Collected data entries

----

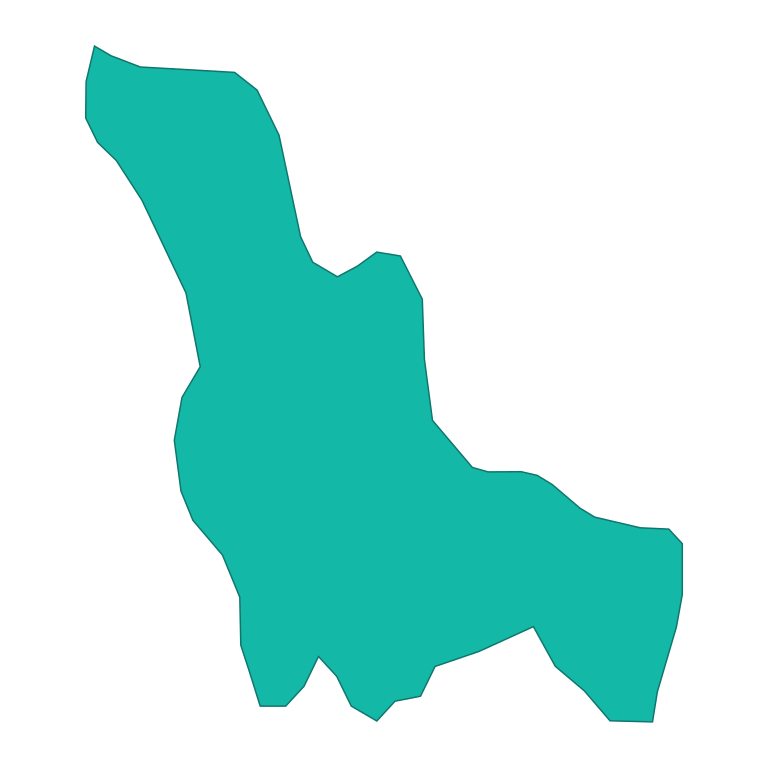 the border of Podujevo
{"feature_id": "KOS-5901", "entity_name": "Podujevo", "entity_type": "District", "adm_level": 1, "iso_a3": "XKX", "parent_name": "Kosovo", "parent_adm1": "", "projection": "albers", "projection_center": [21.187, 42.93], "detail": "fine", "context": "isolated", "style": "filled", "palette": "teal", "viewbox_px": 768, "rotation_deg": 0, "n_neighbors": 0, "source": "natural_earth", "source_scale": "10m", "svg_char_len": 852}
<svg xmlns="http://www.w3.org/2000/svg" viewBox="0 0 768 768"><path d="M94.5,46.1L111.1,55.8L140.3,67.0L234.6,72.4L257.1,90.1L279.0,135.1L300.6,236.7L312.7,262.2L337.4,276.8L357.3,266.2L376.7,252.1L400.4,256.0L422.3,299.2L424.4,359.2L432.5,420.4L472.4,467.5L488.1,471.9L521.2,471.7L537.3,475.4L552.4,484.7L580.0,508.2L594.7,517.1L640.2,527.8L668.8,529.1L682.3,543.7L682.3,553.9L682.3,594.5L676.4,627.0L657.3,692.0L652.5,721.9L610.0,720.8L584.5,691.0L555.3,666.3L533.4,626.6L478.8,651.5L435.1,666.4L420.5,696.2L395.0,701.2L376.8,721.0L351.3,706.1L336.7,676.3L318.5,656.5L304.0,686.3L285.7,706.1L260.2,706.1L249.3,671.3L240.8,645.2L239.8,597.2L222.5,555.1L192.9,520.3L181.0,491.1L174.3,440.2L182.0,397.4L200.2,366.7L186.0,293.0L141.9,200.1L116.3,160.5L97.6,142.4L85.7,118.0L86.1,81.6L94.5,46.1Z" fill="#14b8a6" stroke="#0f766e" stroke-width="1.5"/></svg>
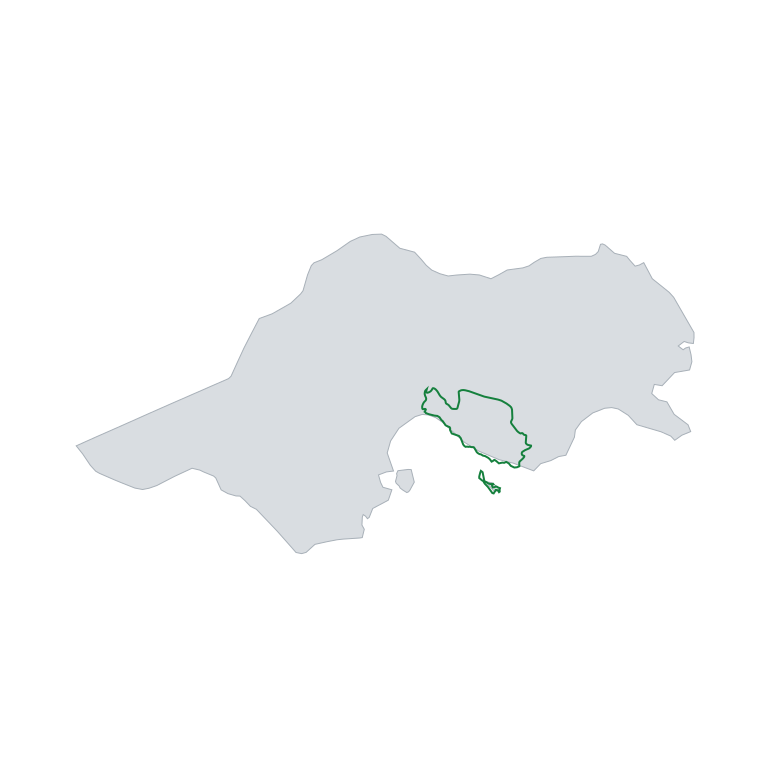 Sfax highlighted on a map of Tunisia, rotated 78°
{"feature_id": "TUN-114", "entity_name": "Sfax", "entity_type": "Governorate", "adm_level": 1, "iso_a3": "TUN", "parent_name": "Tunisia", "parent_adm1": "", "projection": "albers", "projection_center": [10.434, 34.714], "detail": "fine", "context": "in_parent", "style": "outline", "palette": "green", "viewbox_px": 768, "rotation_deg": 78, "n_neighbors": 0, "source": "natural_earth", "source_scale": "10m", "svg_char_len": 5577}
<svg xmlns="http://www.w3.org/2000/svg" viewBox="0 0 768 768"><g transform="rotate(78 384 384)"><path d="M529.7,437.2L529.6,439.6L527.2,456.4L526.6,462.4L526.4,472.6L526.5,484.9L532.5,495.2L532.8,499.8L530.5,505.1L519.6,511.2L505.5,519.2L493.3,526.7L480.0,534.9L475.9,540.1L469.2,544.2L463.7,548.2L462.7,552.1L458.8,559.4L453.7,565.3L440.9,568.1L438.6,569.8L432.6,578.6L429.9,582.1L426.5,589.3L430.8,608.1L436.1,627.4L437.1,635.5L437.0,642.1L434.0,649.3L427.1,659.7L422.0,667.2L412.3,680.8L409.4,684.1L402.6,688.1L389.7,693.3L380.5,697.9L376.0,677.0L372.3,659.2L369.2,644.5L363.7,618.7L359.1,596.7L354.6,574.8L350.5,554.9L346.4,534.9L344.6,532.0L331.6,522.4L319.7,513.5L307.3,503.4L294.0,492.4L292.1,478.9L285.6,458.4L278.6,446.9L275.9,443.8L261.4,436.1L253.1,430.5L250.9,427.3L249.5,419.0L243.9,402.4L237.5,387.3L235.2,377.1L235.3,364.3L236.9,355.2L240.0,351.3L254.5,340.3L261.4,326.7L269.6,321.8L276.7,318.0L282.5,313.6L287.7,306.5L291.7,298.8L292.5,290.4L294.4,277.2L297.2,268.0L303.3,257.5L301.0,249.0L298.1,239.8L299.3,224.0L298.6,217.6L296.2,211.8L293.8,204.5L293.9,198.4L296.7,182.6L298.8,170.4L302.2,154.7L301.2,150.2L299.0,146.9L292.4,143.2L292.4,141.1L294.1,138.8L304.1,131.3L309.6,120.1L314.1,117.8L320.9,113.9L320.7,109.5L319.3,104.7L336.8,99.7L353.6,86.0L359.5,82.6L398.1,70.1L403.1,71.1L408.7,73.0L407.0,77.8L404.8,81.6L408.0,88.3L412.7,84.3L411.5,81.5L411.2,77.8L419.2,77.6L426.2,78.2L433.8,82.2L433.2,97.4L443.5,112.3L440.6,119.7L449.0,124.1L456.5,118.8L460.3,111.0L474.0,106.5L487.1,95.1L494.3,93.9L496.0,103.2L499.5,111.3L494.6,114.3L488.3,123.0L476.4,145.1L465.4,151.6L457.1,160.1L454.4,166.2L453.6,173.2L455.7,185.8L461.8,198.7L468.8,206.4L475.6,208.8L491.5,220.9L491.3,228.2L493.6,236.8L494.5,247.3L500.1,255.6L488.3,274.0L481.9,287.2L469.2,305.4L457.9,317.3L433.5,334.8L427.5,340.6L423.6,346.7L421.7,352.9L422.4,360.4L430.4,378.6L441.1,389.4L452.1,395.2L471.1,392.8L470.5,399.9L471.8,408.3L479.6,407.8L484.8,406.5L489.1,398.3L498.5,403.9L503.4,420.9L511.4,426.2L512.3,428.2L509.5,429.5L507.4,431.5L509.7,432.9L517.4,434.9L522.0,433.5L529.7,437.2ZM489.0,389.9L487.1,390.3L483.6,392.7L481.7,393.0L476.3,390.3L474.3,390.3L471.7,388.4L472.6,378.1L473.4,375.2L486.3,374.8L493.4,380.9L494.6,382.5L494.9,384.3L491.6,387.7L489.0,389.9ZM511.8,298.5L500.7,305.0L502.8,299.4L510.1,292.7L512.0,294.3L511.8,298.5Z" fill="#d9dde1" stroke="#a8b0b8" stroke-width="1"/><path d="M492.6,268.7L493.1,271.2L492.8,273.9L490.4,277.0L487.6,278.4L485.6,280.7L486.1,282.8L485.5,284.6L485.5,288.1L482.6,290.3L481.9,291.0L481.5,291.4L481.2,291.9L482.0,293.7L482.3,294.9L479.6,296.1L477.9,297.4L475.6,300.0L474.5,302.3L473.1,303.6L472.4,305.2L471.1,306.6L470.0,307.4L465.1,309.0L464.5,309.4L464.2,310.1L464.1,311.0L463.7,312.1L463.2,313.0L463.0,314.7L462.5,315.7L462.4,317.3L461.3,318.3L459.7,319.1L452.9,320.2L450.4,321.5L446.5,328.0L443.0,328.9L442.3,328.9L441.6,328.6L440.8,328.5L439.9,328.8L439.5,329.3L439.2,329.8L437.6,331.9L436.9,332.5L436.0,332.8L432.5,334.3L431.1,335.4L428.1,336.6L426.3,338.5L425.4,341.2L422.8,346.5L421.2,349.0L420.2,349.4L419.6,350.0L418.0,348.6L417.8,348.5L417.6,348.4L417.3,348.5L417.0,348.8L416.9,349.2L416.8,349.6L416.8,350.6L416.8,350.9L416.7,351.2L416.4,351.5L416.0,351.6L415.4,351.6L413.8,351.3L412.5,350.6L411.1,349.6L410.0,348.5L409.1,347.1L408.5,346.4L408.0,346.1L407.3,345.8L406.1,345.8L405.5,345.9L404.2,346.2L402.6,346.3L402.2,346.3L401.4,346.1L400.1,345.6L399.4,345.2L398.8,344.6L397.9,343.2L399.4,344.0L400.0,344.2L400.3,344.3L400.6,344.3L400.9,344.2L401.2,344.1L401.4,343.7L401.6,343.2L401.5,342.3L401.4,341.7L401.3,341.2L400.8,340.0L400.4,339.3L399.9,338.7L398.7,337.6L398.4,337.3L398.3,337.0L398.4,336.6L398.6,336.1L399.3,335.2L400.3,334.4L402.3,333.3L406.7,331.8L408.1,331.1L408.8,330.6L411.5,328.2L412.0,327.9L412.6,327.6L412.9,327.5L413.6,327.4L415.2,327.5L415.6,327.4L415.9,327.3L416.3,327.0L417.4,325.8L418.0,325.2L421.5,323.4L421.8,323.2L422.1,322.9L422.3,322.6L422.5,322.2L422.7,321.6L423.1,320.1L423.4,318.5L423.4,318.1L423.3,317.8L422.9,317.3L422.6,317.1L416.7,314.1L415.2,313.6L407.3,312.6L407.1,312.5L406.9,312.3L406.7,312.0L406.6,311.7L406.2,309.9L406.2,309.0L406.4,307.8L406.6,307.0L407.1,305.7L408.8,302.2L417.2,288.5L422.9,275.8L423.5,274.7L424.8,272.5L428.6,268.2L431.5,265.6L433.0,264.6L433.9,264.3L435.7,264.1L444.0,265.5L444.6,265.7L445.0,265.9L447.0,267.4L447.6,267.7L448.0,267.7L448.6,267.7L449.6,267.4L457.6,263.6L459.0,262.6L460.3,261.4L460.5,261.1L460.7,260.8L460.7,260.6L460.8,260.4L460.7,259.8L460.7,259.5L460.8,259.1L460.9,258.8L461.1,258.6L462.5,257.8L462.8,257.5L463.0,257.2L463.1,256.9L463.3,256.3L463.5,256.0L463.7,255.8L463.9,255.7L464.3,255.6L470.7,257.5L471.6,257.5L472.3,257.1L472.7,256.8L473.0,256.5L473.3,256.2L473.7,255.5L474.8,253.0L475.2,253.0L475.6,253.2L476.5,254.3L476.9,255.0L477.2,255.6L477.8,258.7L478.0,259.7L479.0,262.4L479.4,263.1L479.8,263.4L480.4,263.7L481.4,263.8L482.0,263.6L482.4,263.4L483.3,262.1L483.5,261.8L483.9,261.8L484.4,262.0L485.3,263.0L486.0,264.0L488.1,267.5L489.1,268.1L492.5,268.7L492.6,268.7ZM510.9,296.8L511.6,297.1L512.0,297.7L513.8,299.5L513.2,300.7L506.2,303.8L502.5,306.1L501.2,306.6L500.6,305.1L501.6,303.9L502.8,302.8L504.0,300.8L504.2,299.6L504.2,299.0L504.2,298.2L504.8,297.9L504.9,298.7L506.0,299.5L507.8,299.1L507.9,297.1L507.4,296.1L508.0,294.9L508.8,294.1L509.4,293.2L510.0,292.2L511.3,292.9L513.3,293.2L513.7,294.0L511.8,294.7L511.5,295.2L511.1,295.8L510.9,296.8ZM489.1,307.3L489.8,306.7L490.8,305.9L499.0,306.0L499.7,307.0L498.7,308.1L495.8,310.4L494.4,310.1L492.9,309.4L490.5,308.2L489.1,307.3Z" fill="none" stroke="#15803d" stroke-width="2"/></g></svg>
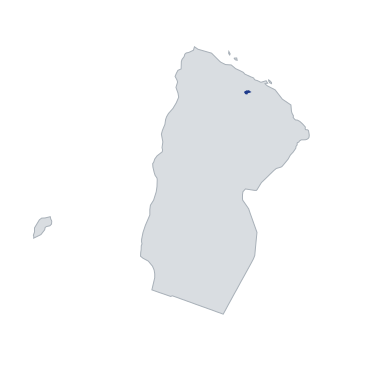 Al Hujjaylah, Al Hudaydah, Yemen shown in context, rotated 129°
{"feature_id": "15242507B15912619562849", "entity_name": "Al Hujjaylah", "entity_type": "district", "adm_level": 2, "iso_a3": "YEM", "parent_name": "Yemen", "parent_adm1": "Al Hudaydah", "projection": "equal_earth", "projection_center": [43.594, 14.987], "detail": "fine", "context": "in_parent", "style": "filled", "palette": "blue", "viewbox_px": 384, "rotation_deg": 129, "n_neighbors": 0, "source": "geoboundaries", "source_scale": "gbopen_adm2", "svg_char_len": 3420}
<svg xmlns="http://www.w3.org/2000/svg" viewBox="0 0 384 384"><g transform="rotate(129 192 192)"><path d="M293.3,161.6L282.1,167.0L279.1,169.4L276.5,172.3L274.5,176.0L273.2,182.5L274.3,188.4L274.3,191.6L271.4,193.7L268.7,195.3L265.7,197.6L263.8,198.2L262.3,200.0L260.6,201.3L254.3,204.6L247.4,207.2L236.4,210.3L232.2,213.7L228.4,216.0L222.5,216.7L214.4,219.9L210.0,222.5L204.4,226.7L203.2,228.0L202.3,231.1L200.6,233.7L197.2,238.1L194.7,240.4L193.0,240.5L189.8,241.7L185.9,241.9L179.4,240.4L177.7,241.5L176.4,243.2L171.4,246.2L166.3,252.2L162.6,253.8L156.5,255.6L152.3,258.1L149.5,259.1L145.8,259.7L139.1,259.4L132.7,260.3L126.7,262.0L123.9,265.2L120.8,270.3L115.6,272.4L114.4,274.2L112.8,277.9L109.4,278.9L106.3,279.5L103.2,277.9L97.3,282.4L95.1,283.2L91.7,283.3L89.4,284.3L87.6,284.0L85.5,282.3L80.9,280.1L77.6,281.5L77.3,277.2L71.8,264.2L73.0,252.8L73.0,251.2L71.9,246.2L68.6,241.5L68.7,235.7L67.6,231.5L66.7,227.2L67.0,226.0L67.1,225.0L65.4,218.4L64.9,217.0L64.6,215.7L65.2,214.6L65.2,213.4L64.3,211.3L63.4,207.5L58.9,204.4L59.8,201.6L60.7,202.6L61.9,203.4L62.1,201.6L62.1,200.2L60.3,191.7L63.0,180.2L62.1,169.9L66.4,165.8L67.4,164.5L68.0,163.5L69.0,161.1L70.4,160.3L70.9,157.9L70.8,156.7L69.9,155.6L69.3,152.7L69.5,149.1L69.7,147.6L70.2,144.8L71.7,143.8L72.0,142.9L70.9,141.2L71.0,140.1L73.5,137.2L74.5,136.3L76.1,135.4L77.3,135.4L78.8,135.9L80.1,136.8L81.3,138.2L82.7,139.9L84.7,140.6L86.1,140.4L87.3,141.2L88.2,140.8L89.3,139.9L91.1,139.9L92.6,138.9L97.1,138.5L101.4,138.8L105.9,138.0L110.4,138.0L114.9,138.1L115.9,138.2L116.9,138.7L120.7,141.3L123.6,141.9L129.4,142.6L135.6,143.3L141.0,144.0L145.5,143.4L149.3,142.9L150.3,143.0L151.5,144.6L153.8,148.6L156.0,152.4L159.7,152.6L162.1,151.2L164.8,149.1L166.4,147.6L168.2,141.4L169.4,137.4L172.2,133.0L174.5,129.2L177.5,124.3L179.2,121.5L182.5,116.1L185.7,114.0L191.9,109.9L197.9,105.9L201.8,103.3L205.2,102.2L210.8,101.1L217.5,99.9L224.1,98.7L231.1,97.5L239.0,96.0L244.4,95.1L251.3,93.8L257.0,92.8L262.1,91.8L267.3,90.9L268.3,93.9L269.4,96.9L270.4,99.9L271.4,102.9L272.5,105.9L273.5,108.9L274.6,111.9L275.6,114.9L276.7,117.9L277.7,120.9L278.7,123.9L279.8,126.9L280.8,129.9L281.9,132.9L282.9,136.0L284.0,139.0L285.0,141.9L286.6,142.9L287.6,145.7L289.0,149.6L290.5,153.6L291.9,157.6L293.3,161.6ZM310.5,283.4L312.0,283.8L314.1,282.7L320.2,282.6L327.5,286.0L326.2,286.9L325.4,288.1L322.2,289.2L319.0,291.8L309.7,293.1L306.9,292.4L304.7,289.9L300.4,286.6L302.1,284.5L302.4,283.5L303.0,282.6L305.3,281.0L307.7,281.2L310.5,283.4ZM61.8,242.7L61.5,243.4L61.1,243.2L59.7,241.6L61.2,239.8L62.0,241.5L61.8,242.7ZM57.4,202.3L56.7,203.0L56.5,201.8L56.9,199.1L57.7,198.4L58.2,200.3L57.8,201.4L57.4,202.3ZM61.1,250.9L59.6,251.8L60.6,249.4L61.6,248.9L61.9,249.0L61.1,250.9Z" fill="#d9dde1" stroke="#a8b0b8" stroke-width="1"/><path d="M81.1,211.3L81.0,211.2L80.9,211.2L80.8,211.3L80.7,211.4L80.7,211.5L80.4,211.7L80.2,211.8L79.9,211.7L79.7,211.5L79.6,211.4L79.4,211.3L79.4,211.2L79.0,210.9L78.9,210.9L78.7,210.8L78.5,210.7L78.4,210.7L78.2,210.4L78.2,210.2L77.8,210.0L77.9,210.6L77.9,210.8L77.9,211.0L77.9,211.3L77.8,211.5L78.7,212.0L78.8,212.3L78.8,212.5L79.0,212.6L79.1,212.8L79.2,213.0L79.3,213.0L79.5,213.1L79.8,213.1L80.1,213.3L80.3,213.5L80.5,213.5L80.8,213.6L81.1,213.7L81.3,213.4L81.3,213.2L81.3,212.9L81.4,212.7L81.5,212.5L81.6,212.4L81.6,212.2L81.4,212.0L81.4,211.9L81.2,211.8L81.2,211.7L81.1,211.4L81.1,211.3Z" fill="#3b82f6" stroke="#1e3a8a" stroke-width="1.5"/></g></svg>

----

_Required task_: Reproduce verbatim everything from the beginning of the material down to the line containing "Sfax highlighted on", including that line. Omit the pictures themselves.

_Expected answer_:
 the border of Podujevo
{"feature_id": "KOS-5901", "entity_name": "Podujevo", "entity_type": "District", "adm_level": 1, "iso_a3": "XKX", "parent_name": "Kosovo", "parent_adm1": "", "projection": "albers", "projection_center": [21.187, 42.93], "detail": "fine", "context": "isolated", "style": "filled", "palette": "teal", "viewbox_px": 768, "rotation_deg": 0, "n_neighbors": 0, "source": "natural_earth", "source_scale": "10m", "svg_char_len": 852}
<svg xmlns="http://www.w3.org/2000/svg" viewBox="0 0 768 768"><path d="M94.5,46.1L111.1,55.8L140.3,67.0L234.6,72.4L257.1,90.1L279.0,135.1L300.6,236.7L312.7,262.2L337.4,276.8L357.3,266.2L376.7,252.1L400.4,256.0L422.3,299.2L424.4,359.2L432.5,420.4L472.4,467.5L488.1,471.9L521.2,471.7L537.3,475.4L552.4,484.7L580.0,508.2L594.7,517.1L640.2,527.8L668.8,529.1L682.3,543.7L682.3,553.9L682.3,594.5L676.4,627.0L657.3,692.0L652.5,721.9L610.0,720.8L584.5,691.0L555.3,666.3L533.4,626.6L478.8,651.5L435.1,666.4L420.5,696.2L395.0,701.2L376.8,721.0L351.3,706.1L336.7,676.3L318.5,656.5L304.0,686.3L285.7,706.1L260.2,706.1L249.3,671.3L240.8,645.2L239.8,597.2L222.5,555.1L192.9,520.3L181.0,491.1L174.3,440.2L182.0,397.4L200.2,366.7L186.0,293.0L141.9,200.1L116.3,160.5L97.6,142.4L85.7,118.0L86.1,81.6L94.5,46.1Z" fill="#14b8a6" stroke="#0f766e" stroke-width="1.5"/></svg>
 Sfax highlighted on a map of Tunisia, rotated 78°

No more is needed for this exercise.